Теперь Анна ясно поняла то, что до сих пор только предчувствовала. Ей с ребенком придется убираться отсюда, в Лейниеках нужна батрачка, которая целый день будет работать на поле и не должна терять времени около ребенка. Как жуткий сон промелькнуло воспоминание о зимнем поле в вихре метели; закутанный в шубу Арп, красное лицо, злые глаза, пытающиеся разглядеть странницу, ужасная пропасть Даугавы и слабый огонек, едва мерцавший где-то бесконечно далеко в снежном буране…
Анна вздрогнула, как будто в этот ясный весенний день ворвался острый зимний ветер. Положила Марту в люльку и заторопилась выгнать скот на пастбище, хотя еще добрых полчаса можно побыть дома. Услыхав, что ребенок заплакал, подумала, — он мешает обеим хозяйкам, как старой, так и молодой, и вернулась.
Циниете стояла над люлькой, не злая, сердиться она вообще не умела, но недовольная.
— Ну, чего тебе опять не хватает, барыня ты этакая! — говорила она, тихонько шлепая маленькую. — Соска во рту, а не спит. Розг, легоньких розг тебе надо!
С открытой ненавистью Майя взглянула на Анну и, явно намекая, громко сказала:
— У моего хозяина есть кошка — захудалая, но котят приносит каждое лето. Где их утопишь — льняное мочило батраки не дают загаживать. Хозяин так делает: подвернется дальняя поездка, сунет котят в мешок, отъедет подальше и выпустит всех на дорогу. Эта чертова скотина всегда найдет дом, где прижиться.
Анна стояла у люльки, опустив руки, широко раскрыв глаза и слегка приоткрыв губы… Нет, кажется, не поняла — эти бесстыжие ведь не очень-то чутки. Майя Греете пожала плечами и сказала так, чтобы самой большой тупице стало ясно:
— В березах у Дивайской станции нашли одну брошенную девчонку. Грейнеры со Стекольного завода взяли на воспитание. Счастье привалило подкидышу, — неизвестно в каких кустах зачат, а вырастет у господ. Дивайцы уверяют, что это ребенок Латыни Рауды.
Конечно, Анна поняла намек, — почему, мол, она со своим ребенком не поступила так же. Возмущенная, не думая, что говорит, ответила:
— Нет, айзлакстцы уверяют, что это девочка Валлии Клейн и Юрки Григула.

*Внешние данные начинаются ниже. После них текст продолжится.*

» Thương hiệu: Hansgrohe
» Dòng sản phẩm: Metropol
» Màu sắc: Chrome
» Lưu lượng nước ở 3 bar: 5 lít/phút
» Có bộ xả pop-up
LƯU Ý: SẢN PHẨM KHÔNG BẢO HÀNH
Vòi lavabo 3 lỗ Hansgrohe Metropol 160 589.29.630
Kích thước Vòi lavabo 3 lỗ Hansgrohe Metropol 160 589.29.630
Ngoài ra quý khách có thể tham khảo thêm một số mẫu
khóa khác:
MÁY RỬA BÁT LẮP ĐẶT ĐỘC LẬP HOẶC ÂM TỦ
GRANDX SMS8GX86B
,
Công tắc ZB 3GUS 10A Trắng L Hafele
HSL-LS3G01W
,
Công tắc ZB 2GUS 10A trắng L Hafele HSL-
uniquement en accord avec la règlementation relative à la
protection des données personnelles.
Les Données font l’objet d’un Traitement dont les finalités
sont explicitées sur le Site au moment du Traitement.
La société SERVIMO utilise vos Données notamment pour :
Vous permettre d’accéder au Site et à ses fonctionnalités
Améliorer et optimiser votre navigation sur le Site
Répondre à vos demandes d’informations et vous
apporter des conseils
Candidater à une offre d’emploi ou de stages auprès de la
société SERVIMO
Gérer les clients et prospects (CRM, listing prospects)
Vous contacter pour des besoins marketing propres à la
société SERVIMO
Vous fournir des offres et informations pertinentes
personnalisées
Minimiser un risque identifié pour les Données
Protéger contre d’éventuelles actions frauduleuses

Одной рукой схватила платок, другой Марту из люльки. Выбегая, завернула, как попало, не слушая, что кричит ей Майя Греете, Тут слушать нечего — вражда на веки вечные, житья не будет, как только Майя придет в Лейниеки хозяйкой. Скорее надо убираться отсюда, — чем дальше, тем лучше.

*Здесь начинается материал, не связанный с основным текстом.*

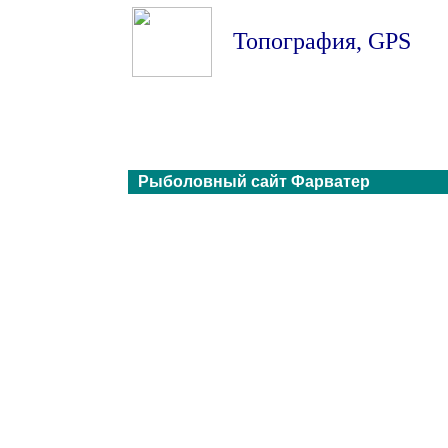
Топография
,
GPS
Рыболовный сайт Фарватер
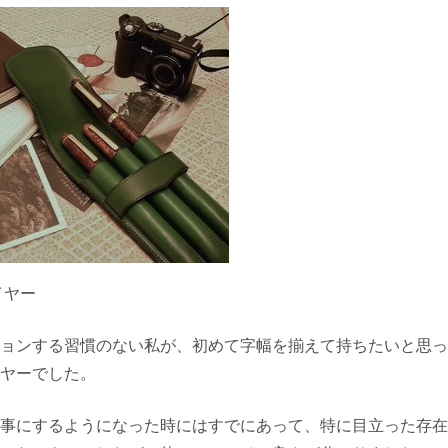
イヤー
ョンする習慣のない私が、初めて字幅を揃えて持ちたいと思っ
ヤーでした。
事にするようになった時にはすでにあって、特に目立った存在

Погнала скот в гору, безжалостно хлестан хворостиной, не разбирая, кто заслужил, кто нет. Досталось даже старой свинье, которую никогда не подгоняли, всегда сама плелась вслед за другими.

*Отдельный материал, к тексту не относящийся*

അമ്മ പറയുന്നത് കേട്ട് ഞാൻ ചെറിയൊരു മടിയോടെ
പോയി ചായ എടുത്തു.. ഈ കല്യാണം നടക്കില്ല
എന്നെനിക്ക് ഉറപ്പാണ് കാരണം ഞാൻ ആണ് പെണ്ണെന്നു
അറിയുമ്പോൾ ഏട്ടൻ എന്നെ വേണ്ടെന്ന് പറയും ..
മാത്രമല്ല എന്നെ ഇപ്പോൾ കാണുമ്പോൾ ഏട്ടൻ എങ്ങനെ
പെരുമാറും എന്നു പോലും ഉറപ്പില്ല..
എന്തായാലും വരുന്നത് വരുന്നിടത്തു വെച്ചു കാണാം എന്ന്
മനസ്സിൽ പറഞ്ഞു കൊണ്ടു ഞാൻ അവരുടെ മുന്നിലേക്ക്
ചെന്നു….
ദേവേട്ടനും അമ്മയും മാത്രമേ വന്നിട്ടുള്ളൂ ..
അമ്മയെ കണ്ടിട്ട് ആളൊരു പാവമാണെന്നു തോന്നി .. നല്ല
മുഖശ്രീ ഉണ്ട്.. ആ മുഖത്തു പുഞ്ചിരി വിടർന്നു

Анне все опротивело. Жизнь — одна большая яма, полная навозной жижи, из ямы никогда не выберешься, — этот несчастный младенец связал по рукам и ногам.
Скотине здесь некуда было податься. На вспаханном поле Григулов, рядом с паровым, ячмень еще только всходил, одни овцы могли забрести на поле и сорвать по стебельку. Оводы еще не появились, а мухи коров не очень-то одолевают. Анна положила ребенка на межу, срезала и заострила гибкую березовую жердочку, долго возилась, пока воткнула наискось в засохшую землю. Привязала к вершине жердочки большой платок и уложила в него Марту — как горошина в открытом стручке, лежала она и широко раскрытыми глазами смотрела сквозь бахрому платка. Может быть, искала взглядом мать, может быть, просто так засмотрелась на клочок неба, стараясь угадать, как далеко простирается это синее и пустое пространство.